A ascensão da direita na Europa e na América vem revogar direitos já conquistados e pretende, novamente, legislar sobre o corpo da mulher. A via eleitoral é a mais adequada para recuperar esses direitos?
Não acredito, há muitas vias e não creio que a eleitoral seja das mais importantes. Fiquei muito feliz com o que os zapatistas fizeram, porque eles têm um conceito de campanha eleitoral muito diferente do conceito dos partidos tradicionais. Eles não a entendiam como tomada do poder, mas sim como forma de entrar em contato com as pessoas. E não acredito, porque temos visto muitas vezes, que os que nos prometem que serão diferentes não são. Temos o caso de Obama, para mim emblemático. As pessoas choravam quando ele foi eleito.
Todos pensavam na revolução, mas depois vimos que os movimentos têm sido desmontados. Penso que o único poder é o de baixo, o sistema responde positiva ou negativamente às mensagens que chegam de baixo: se o poder está embaixo podemos buscar legislações mais amplas; se o poder não está embaixo, podemos ter todas as perguntas, todas as estratégias, as demandas e as reivindicações mais interessantes do mundo, mas se o tecido social não é fortalecido, não se irá conseguir nada.

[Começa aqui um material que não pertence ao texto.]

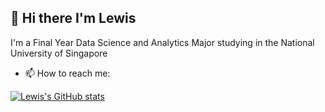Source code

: ## 👋 Hi there I'm Lewis 

I'm a Final Year Data Science and Analytics Major studying in the National University of Singapore 

- 📫 How to reach me:
  

[![Lewis's GitHub stats](https://github-readme-stats.vercel.app/api?username=Lewisay7&theme=ayu-mirage&show_icons=true&custom_title=Lewis's\\Github\\Stats)](https://github.com/Lewisay7/github-readme-stats)
<!--

Here are some ideas to get you started:

- 🔭 I’m currently working on ...
- 🌱 I’m currently learning ...
- 👯 I’m looking to collaborate on ...
- 🤔 I’m looking for help with ...
- 💬 Ask me about ...
- 📫 How to reach me: ...
- ⚡ Fun fact: ...
-->
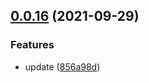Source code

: ## [0.0.16](https://github.com/OneKeyHQ/blockchain-libs/compare/v0.0.15...v0.0.16) (2021-09-29)

### Features

- update ([856a98d](https://github.com/OneKeyHQ/blockchain-libs/commit/856a98dc9d447edc1502571a7da32c7e92753c0d))
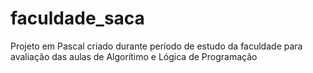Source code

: # faculdade_saca
Projeto em Pascal criado durante período de estudo da faculdade para avaliação das aulas de Algorítimo e Lógica de Programação
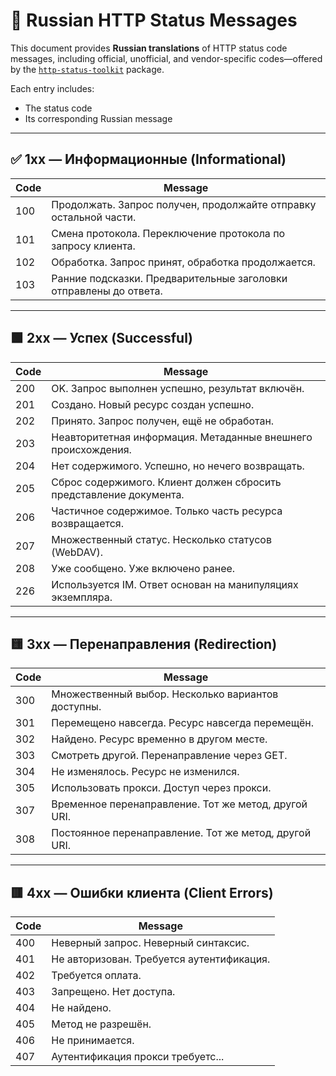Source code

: # 📘 Russian HTTP Status Messages

This document provides **Russian translations** of HTTP status code messages, including official, unofficial, and vendor-specific codes—offered by the [`http-status-toolkit`](https://www.npmjs.com/package/http-status-toolkit) package.

Each entry includes:

- The status code
- Its corresponding Russian message

---

## ✅ 1xx — Информационные (Informational)

| Code | Message |
|------|---------|
| 100 | Продолжать. Запрос получен, продолжайте отправку остальной части. |
| 101 | Смена протокола. Переключение протокола по запросу клиента. |
| 102 | Обработка. Запрос принят, обработка продолжается. |
| 103 | Ранние подсказки. Предварительные заголовки отправлены до ответа. |

---

## 🟩 2xx — Успех (Successful)

| Code | Message |
|------|---------|
| 200 | OK. Запрос выполнен успешно, результат включён. |
| 201 | Создано. Новый ресурс создан успешно. |
| 202 | Принято. Запрос получен, ещё не обработан. |
| 203 | Неавторитетная информация. Метаданные внешнего происхождения. |
| 204 | Нет содержимого. Успешно, но нечего возвращать. |
| 205 | Сброс содержимого. Клиент должен сбросить представление документа. |
| 206 | Частичное содержимое. Только часть ресурса возвращается. |
| 207 | Множественный статус. Несколько статусов (WebDAV). |
| 208 | Уже сообщено. Уже включено ранее. |
| 226 | Используется IM. Ответ основан на манипуляциях экземпляра. |

---

## 🟨 3xx — Перенаправления (Redirection)

| Code | Message |
|------|---------|
| 300 | Множественный выбор. Несколько вариантов доступны. |
| 301 | Перемещено навсегда. Ресурс навсегда перемещён. |
| 302 | Найдено. Ресурс временно в другом месте. |
| 303 | Смотреть другой. Перенаправление через GET. |
| 304 | Не изменялось. Ресурс не изменился. |
| 305 | Использовать прокси. Доступ через прокси. |
| 307 | Временное перенаправление. Тот же метод, другой URI. |
| 308 | Постоянное перенаправление. Тот же метод, другой URI. |

---

## 🟥 4xx — Ошибки клиента (Client Errors)

| Code | Message |
|------|---------|
| 400 | Неверный запрос. Неверный синтаксис. |
| 401 | Не авторизован. Требуется аутентификация. |
| 402 | Требуется оплата. |
| 403 | Запрещено. Нет доступа. |
| 404 | Не найдено. |
| 405 | Метод не разрешён. |
| 406 | Не принимается. |
| 407 | Аутентификация прокси требуетс...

Recentemente Maria de Jesús Patrício, Marichuy, não conseguiu as assinaturas necessárias para candidatar-se à presidência do México. Em um país em que ser mulher e indígena é um sinal de exclusão e pobreza, por qual razão não acolhemos projetos que nos representem a todos?
O zapatismo tem conseguido um êxito que já é legendário. Não conheço outro movimento social que, com tanta escassez de recursos e com um espaço que parece tão isolado, tenha conseguido impactar as atividades, o discurso político, a imaginação de milhões de pessoas em todas as partes do mundo. Não há movimento que tenha sido capaz de conseguir o que os zapatistas conseguiram. Você vai a Nova York, a Joanesburgo, à Grécia e todos conhecem os zapatistas. E muitos deixaram de fazer o que faziam para ir a Chiapas inspirar-se. Outra coisa que me parece fenomenal é que os zapatistas conseguiram algo que nem as Nações Unidas, com outros recursos, conseguiram: abriram as portas de suas comunidades a milhares de pessoas de todo o mundo com a “Escuelita” e o “Encontro Intergaláctico”.
Quem são os aliados das bruxas da modernidade?
Os novos aliados são todos os que estão se mobilizando pela defesa do meio ambiente e da natureza, das matas e da água, que são parte da reprodução da vida. Espero também, e isso é uma mensagem, que todos os companheiros se envolvam na criação de um mundo mais justo e mais solidário e apoiem a luta das mulheres, que se comprometam diretamente. Que se envolvam para mudar o comportamento dos outros homens que seguem sendo machistas, violentos.
Creio que os homens não entenderam que o poder que ganharam sobre as mulheres foi pago com a dependência do capitalismo. Todas as vezes que um homem entra em greve, ele pensa: “Devo manter minha esposa e meus filhos”. O poder dos homens sobre as mulheres serviu para pacificar os homens, para dar-lhes a ilusão de ter um poder que não têm. Esta mensagem merece que eles reflitam sobre isso: se continuam como serventes, eles mesmos, do capital, e mantêm sua masculinidade e dignidade às custas das mulheres; ou se preferem crescer juntos, em posição igualitária com sua companheira, numa sociedade mais justa e diferente.